A VA "funding fee" is imposed, pursuant to the rules of the Department of Veterans Affairs, for the VA guarantee on the loan. It is similar to a fee paid to a private mortgage insurer to protect a creditor against default on a loan. Charges for guarantees against default or other credit loss are expressly included in the definition of a finance charge under Section 106 of the Truth in Lending Act (15 U.S.C. 1605(a)(5)). The transactions in question meet the "pattern or practice" standard of the law. Therefore, reimbursement is required by 15 U.S.C. 1607(e)(2). The Policy Guide for Administrative Enforcement of the TILA provides that restitution must be ordered for those loans with an understated annual percentage rate (APR) or finance charge that were originated in the period between the current examination and the immediately preceding consumer compliance examination (45 Fed. Reg. 48712, July 21, 1980).

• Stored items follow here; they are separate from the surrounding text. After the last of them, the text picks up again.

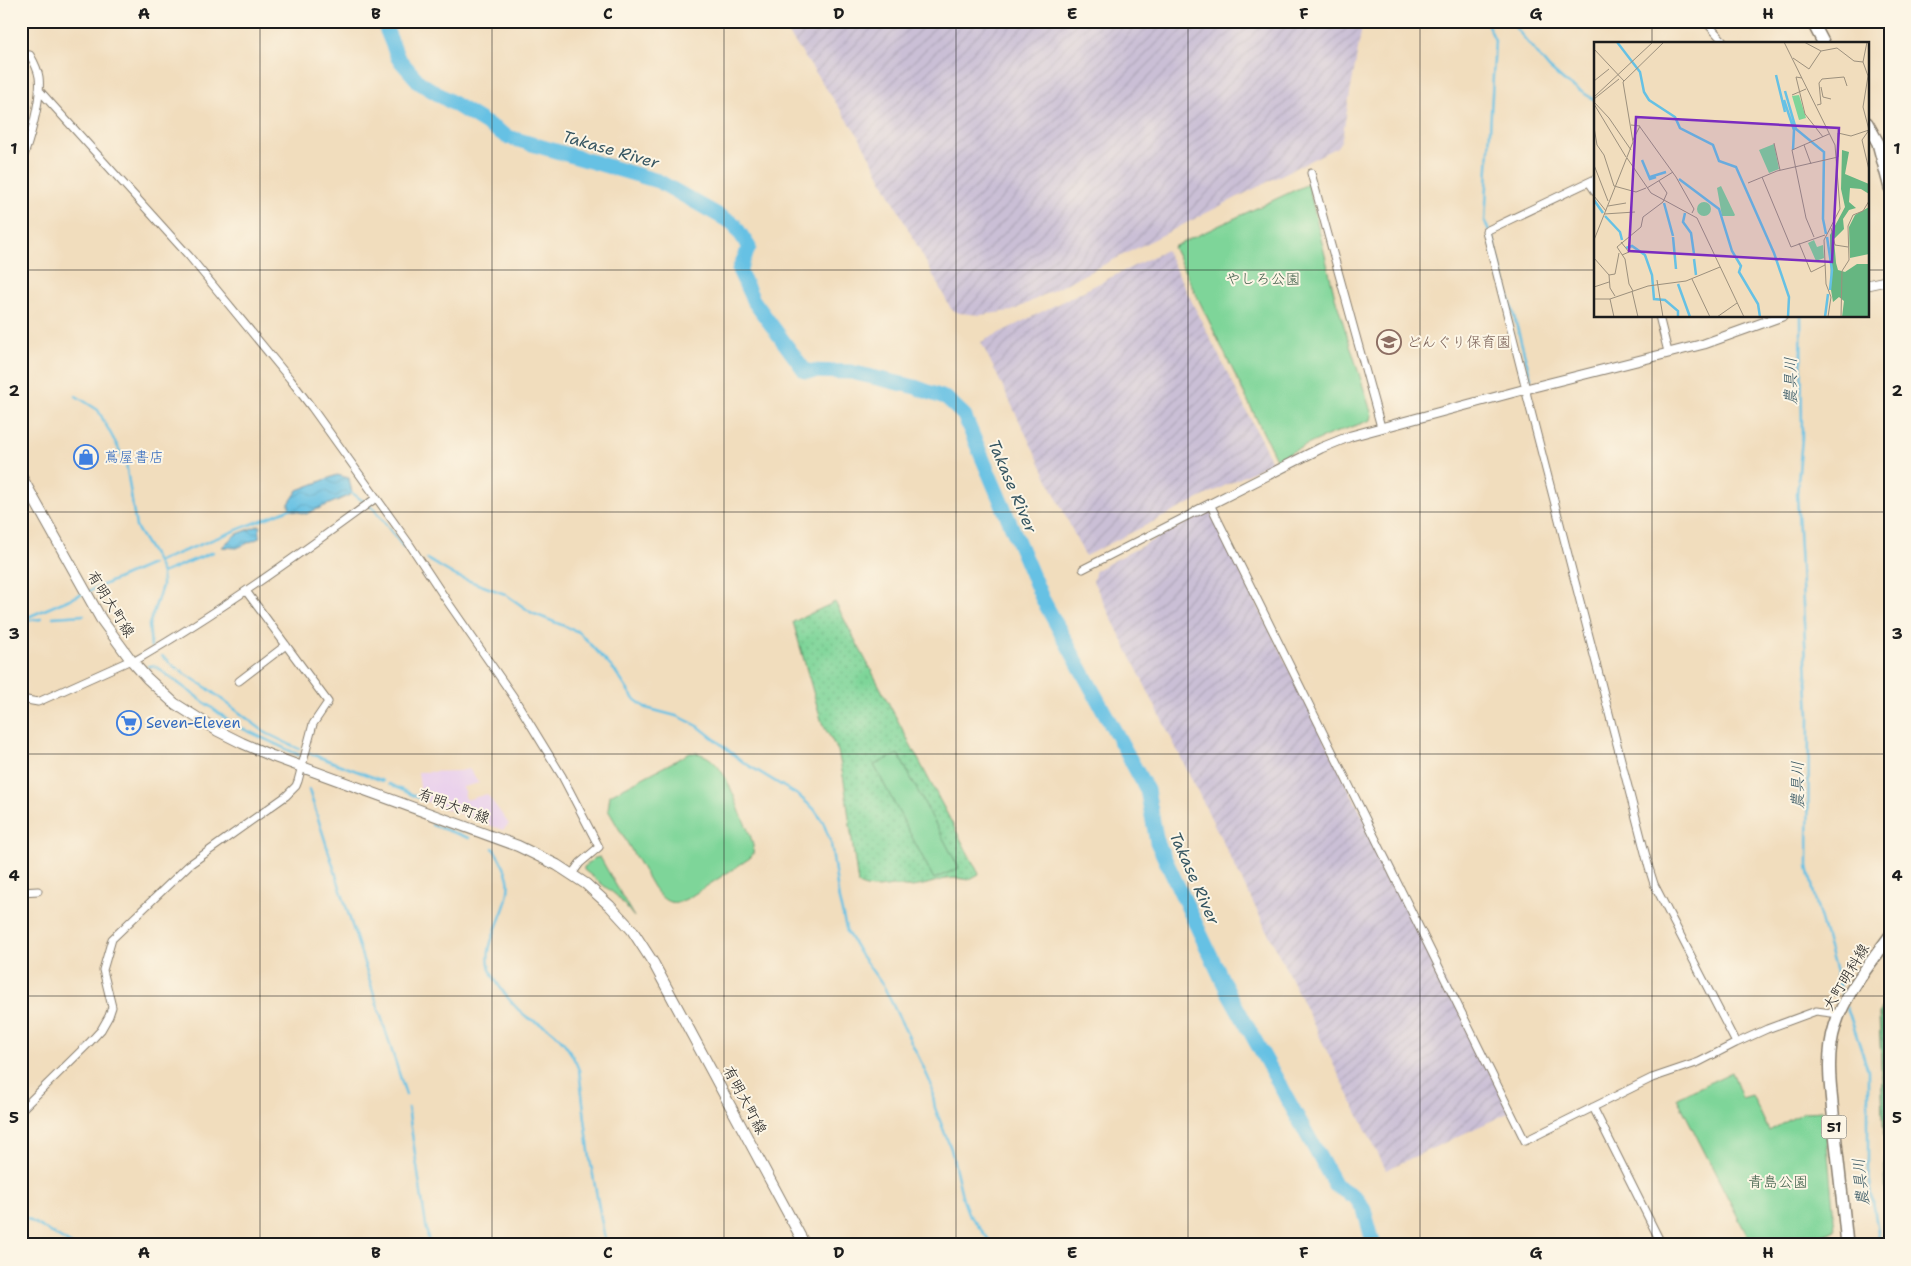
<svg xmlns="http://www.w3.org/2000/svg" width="1911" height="1266" viewBox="0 0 1911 1266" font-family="'Shantell Sans','Klee One',sans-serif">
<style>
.built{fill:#ead1ec}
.industrial{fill:url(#industrial-furrows)}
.grass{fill:url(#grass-dots);stroke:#4d785a}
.forest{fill:url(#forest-crowns);stroke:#41694e}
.green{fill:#7ed599;stroke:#4d785a}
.water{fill:url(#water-waves);stroke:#416e80}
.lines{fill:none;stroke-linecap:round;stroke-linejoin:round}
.stream{stroke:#66c1e4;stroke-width:2.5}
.river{stroke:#66c1e4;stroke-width:15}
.minor-casing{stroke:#867c6c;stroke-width:9}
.tertiary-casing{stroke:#867c6c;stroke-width:11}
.secondary-casing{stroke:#867c6c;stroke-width:12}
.primary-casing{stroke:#867c6c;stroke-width:14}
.minor{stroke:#fff;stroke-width:7}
.tertiary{stroke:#fff;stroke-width:9}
.secondary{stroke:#fff;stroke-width:10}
.primary{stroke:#fff;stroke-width:11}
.grid{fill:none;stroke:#1c1c1c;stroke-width:1;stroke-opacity:0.55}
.labels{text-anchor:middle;stroke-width:4;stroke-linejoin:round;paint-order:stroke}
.shield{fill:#fcf5e5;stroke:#5f5d58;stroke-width:1}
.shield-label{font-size:14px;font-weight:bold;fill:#1c1c1c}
.park-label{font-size:15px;fill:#3e5d48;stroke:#fcf5e5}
.education-label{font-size:15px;fill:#785e54;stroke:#fcf5e5;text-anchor:start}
.shop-label{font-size:15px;fill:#366cbe;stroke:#fcf5e5;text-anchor:start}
.street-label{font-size:15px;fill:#1c1c1c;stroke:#fcf5e5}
.water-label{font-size:16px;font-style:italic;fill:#365662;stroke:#fcf5e5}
.inset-river{fill:none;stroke:#66c1e4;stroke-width:2.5}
.inset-road{fill:none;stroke:#9c907d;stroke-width:1}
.view{fill:#7b2cbf;fill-opacity:0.15;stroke:#7b2cbf;stroke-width:2.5}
.inset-edge{fill:none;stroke:#1c1c1c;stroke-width:2.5}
.neatline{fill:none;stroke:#1c1c1c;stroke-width:2}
.grid-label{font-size:16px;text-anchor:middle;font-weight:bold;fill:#1c1c1c}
</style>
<defs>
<pattern id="industrial-furrows" width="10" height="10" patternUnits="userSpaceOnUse" patternTransform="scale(1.25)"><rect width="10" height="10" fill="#cabfd6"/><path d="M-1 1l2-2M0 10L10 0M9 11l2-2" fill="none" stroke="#ada4b7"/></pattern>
<pattern id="grass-dots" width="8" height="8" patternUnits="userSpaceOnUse" patternTransform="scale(1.25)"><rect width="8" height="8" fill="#7ed599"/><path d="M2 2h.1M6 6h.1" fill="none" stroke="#6cb683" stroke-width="1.8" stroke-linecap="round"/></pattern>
<pattern id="forest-crowns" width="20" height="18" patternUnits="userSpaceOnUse" patternTransform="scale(1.25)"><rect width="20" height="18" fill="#66b681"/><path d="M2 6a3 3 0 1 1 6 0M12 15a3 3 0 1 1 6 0" fill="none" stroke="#539369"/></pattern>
<pattern id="water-waves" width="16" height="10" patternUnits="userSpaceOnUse" patternTransform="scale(1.25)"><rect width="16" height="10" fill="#66c1e4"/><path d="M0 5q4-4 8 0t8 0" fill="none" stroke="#58a5c3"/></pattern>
</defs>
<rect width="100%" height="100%" fill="#fcf5e5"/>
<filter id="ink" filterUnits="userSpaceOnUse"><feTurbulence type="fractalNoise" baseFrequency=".02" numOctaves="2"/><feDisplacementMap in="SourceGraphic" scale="10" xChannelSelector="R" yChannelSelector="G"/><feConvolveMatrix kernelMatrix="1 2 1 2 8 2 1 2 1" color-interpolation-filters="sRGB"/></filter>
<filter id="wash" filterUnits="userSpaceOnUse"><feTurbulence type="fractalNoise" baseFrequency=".0096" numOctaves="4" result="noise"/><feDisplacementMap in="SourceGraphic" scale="20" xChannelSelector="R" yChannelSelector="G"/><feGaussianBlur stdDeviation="1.12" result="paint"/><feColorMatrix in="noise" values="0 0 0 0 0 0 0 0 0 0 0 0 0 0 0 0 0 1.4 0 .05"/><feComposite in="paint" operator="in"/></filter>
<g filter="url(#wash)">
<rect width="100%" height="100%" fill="#f1ddbd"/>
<path class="built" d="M469 769 479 783 463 787 466 800 487 794 509 824 503 830 425 801V799L421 796 418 772 459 771Z"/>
<path class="industrial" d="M780 21H1363L1343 133 1341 141 1337 147 1012 311 980 315 959 313 951 309 858 135Z
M1166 250 1272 462 1085 556 981 342Z
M1207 512 1212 514 1510 1112 1386 1170 1093 581 1096 570Z"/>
<path class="grass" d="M835 602 979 874 968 880C946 874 933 885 911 887 905 888 898 885 892 886 880 888 870 890 858 884L844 781 838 751 822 723 793 622Z"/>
<path class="forest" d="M1890 986V1245H1888L1879 1014Z"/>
<path class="green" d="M1308 184 1335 297 1372 415 1371 420 1329 435 1276 459 1173 247Z
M690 753C721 750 733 795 742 817 747 828 755 842 753 854L750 858 690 897C672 907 665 903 653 887L608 810 610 795Z
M898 754 959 868 934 879 874 765Z
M600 857 634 917 617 896 584 870V867L595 858Z
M1732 1072 1742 1098 1752 1095 1769 1131 1804 1112 1824 1111 1835 1230 1802 1245H1752L1677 1098Z"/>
<path class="water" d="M337 475 349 478 352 493 348 496 306 514 292 510 288 505 298 490Z
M260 525 259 538 237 548 222 547 235 535Z"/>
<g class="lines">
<path class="stream" d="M1486 21 1495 40 1485 222 1493 239 1531 378
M1510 21 1549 68 1565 82 1595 100
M1801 316 1802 438 1797 494 1809 715 1808 866 1815 899 1843 997
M76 396 98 410 121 453 126 463 136 527 155 558 162 573 213 552
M349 492 352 493 374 509 404 548
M427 559 456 576 505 594 532 613 579 632 615 671 633 698 646 708 680 717 698 726 743 762 799 796 814 809 823 822 831 843 839 900 847 932 860 954 884 987 920 1060 931 1084 935 1108 951 1149 963 1200 968 1213 993 1245
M159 561 292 508
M89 591 152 564
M53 617 84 615
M21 620 84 593
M21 621 41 619
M151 647 149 625 162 586V573
M162 656 176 668 207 688 266 733 299 749
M148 666H155L235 725 299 755
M309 753 383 781
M389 784 424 800
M309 790 406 1095
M432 825 469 838
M493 848C499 857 506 869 508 879 513 908 481 941 490 969 495 983 515 1009 527 1017 534 1022 543 1024 551 1030 564 1040 573 1055 579 1070L590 1159 606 1245
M1847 1007 1868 1070V1170L1880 1245
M408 1108 429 1245
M21 1215 72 1245"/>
<path class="river" d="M383 21 398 58 420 83 508 137 658 181 734 224 749 247 739 270 753 300 805 371 851 372 915 387 947 399 964 415 1042 598 1147 790 1157 842 1226 988 1335 1185 1356 1198 1364 1210 1374 1245"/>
</g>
</g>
<g filter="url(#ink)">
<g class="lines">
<defs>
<path id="minor" d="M1705 21 1726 44
M21 54 30 55C34 62 38 70 39 77 42 99 29 143 21 163
M39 90 189 256 290 379 312 408 408 542 445 598 513 696 562 776 599 847 580 863 572 874
M1311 173 1381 427
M1595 179 1486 231 1526 389 1527 396 1649 868 1654 884 1736 1043
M1589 182 1595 191
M1659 316 1668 352
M1210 504 1525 1141 1652 1078 1699 1062 1736 1043 1767 1029 1816 1011 1839 1014
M1083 569 1197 511
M133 662C218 613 297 556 376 498
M239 681 286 645
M21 699 38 702 131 660
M21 892 38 891
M1593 1107 1662 1245
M21 1110 89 1043 101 1030 109 1016 112 1007 103 970 112 939 189 865 286 796 296 786 298 781 313 724 328 702 246 591"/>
<path id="tertiary" d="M1867 285 1890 280
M1197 511 1321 448 1351 436 1526 389 1704 344 1782 316"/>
<path id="secondary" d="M21 476 101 619 131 660 147 678 174 703 218 731 242 743 272 756 518 846 557 865 586 884 610 906 632 930 654 964 805 1245"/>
<path id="primary" d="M1812 21 1824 44
M1867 123 1878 143 1890 188
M1847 1245C1843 1201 1837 1157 1833 1113 1830 1084 1826 1054 1835 1026 1845 993 1870 964 1890 936"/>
</defs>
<use href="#minor" class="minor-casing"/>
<use href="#tertiary" class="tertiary-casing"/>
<use href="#secondary" class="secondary-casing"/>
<use href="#primary" class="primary-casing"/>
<use href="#minor" class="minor"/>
<use href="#tertiary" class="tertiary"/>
<use href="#secondary" class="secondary"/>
<use href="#primary" class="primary"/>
</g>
</g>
<path class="grid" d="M260 21V1245M492 21V1245M724 21V1245M956 21V1245M1188 21V1245M1420 21V1245M1652 21V44M21 270H1595M1867 270H1890M1652 316V1245M21 512H1890M21 754H1890M21 996H1890"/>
<defs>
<symbol id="school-ring" viewBox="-11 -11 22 22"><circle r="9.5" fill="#fcf5e5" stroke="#8d6e63" stroke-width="1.5"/><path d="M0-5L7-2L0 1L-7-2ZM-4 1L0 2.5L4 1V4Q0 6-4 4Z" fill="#8d6e63"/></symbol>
<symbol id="shop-ring" viewBox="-11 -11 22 22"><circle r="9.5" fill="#fcf5e5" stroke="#3f7fe0" stroke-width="1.5"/><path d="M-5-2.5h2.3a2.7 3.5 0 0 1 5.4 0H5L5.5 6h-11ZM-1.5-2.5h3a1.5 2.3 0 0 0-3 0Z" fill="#3f7fe0"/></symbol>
<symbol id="supermarket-ring" viewBox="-11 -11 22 22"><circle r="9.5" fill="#fcf5e5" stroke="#3f7fe0" stroke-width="1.5"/><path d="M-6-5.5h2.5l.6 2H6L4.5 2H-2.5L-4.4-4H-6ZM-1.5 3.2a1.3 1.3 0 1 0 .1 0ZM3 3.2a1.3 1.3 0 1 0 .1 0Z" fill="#3f7fe0"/></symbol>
</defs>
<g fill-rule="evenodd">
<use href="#school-ring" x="1375" y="328" width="28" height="28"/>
<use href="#shop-ring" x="72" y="443" width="28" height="28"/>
<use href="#supermarket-ring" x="115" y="709" width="28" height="28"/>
</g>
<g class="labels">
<rect class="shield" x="1821.5" y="1115.5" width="25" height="23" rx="4"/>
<g class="shield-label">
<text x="1834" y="1132">51</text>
</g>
<g class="park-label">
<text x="1263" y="284">やしろ公園</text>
<text x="1778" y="1187">青島公園</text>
</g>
<g class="education-label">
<text x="1406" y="347">どんぐり保育園</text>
</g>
<g class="shop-label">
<text x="104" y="462">蔦屋書店</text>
<text x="146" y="728">Seven-Eleven</text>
</g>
<g class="street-label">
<text transform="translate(111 604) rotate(58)" y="5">有明大町線</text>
<text transform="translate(454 806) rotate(20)" y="5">有明大町線</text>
<text transform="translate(1846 977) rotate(-59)" y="5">大町明科線</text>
<text transform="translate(745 1100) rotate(62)" y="5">有明大町線</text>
</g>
<g class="water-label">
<text transform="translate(611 149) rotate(16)" y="6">Takase River</text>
<text transform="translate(1790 381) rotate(-90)" y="6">農具川</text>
<text transform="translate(1013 486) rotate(67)" y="6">Takase River</text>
<text transform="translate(1797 785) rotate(-90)" y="6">農具川</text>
<text transform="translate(1195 878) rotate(66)" y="6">Takase River</text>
<text transform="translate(1860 1182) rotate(-96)" y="6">農具川</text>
</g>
</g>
<g transform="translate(1594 42)">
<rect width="275" height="275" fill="#f1ddbd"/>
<path d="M205 53 212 76 205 78 198 54ZM127 144 141 173 140 174H128L123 146Z" fill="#7ed599"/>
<path d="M248 108 255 110 251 132 275 142V152L267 147 256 146 255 160 262 166 255 168 249 177 250 187 240 197 242 221 244 228 251 230 263 222H275V275H248L250 259 245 255 239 260 237 248 236 193 251 165 247 147ZM275 165V212L256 216 255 185 261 173Z" fill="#66b681"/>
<path d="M180 102 185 127 175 131 165 108ZM103 167a7 7 0 1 1 14 0a7 7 0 1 1-14 0ZM220 198 223 205 229 203 230 216 222 219 214 201Z" fill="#7ed599"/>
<path class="inset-river" d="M23 0 46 30 50 50 55 58 81 75 86 86 119 103 125 119 142 125 180 211 195 255 194 275M182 33 191 70M191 49 202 87 230 110 229 177 232 192M190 58 200 88 199 108M48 118 56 137 62 135M56 135 72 130M85 137 125 167 138 209 147 224 145 230 164 262 166 275M0 158 9 171M70 161 79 194M91 171 89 180 97 191 100 212M11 174 26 190 28 198M79 195 82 227M233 195 238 228 236 248M32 206 38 204 51 213 58 233 60 257 71 258 84 269V275M100 217 102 233M84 242 96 275M231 275 234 252"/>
<path class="inset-road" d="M190 0 241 103 246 167 230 198 232 242 237 255 234 275M210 0 227 9 243 6 260 19 269 20M0 7 30 39M199 16 215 27 227 9M208 36 202 35 211 72 229 95M0 39 15 27M227 45 229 55 237 57M198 53 212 47M0 55 59 0M0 57 25 37M0 60 15 76 37 108M0 62 32 115M223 63 227 62 225 41 228 37 250 35 253 44M37 83 46 84 39 98M0 85 3 103 10 113 20 144 42 150 52 146M46 85 82 135 100 167 98 171M275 88 268 98 275 128M180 101 186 128M210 103 217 122M33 116 57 151 103 176 150 275M0 123 14 159M168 135 197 205 231 193M154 141 183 129 244 115V91L257 94 275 88 269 65 274 34 269 20 273 0M53 146 79 130M0 154 12 169M14 164 32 161M10 172 41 170M237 186 241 203 254 205M220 195 212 176 198 108 235 92M0 198 39 100 29 40 70 0M27 200 35 210 28 213M205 201 217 230 231 223M0 216 15 233 16 246 21 254M15 233 21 232 25 211M98 237 116 275M63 238 69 275M0 245 15 240M38 249 44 275M39 249 35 242 31 217 23 205 47 185 49 175 69 160 73 151 65 139M0 257H16L54 244 92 239 126 225M16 257 20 275M123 275 143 261M247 275 248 229 255 218 254 184 259 173 269 169 275 159"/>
<path class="view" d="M42 75 245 86 238 220 35 209Z"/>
<rect width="275" height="275" class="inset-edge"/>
</g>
<rect width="1911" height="1266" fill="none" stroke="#fcf5e5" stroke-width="55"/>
<rect x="28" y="28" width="1856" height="1210" class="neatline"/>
<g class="grid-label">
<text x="144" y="19">A</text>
<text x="376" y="19">B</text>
<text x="608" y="19">C</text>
<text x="839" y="19">D</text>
<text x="1072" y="19">E</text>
<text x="1304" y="19">F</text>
<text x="1536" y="19">G</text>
<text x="1768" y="19">H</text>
<text x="14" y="154">1</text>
<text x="1897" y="154">1</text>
<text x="14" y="396">2</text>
<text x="1897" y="396">2</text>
<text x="14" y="639">3</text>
<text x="1897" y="639">3</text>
<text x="14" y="881">4</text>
<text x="1897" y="881">4</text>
<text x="14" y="1123">5</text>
<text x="1897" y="1123">5</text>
<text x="144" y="1258">A</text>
<text x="376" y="1258">B</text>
<text x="608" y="1258">C</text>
<text x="839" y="1258">D</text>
<text x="1072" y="1258">E</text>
<text x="1304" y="1258">F</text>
<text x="1536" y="1258">G</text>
<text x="1768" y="1258">H</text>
</g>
</svg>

Covered loans that have been fully repaid during that time are subject to restitution orders only if they were consummated in the two years prior to the date of the current examination.
The OCC's authority to enforce the TILA under Section 8 of the Federal Deposit Insurance Act is limited to national banks, federal branches and agencies of foreign banks and institution-affiliated parties (12 U.S.C. 1818, 15 U.S>C. 1607(a)(1)(A)). The bank sold the VA loans in question to mortgage companies, not national banks, federal branches and agencies, or institution-affiliated parties. Further, the OCC's formal TILA enforcement policy generally limits OCC authority to order restitution for TILA violations to original creditors (See OCC's An Examiner's Guide to Consumer Compliance, January 1993, "Questions and Answers on Reimbursement," p. 122, Q2).
The Ombudsman concluded that the OCC has no enforcement jurisdiction over the purchasers of the loans. However, nothing in the TILA would prevent an assignee and creditor from voluntarily sharing responsibility to make restitution. Bank management should review the terms of the loan sale agreements between the bank and the assignees. The agreements may limit the ability of the bank to seek the participation of the assignees in reimbursing the borrowers (i.e., if the bank agreed to indemnify the assignees in the event the loans are determined not to have been originated to compliance with applicable laws).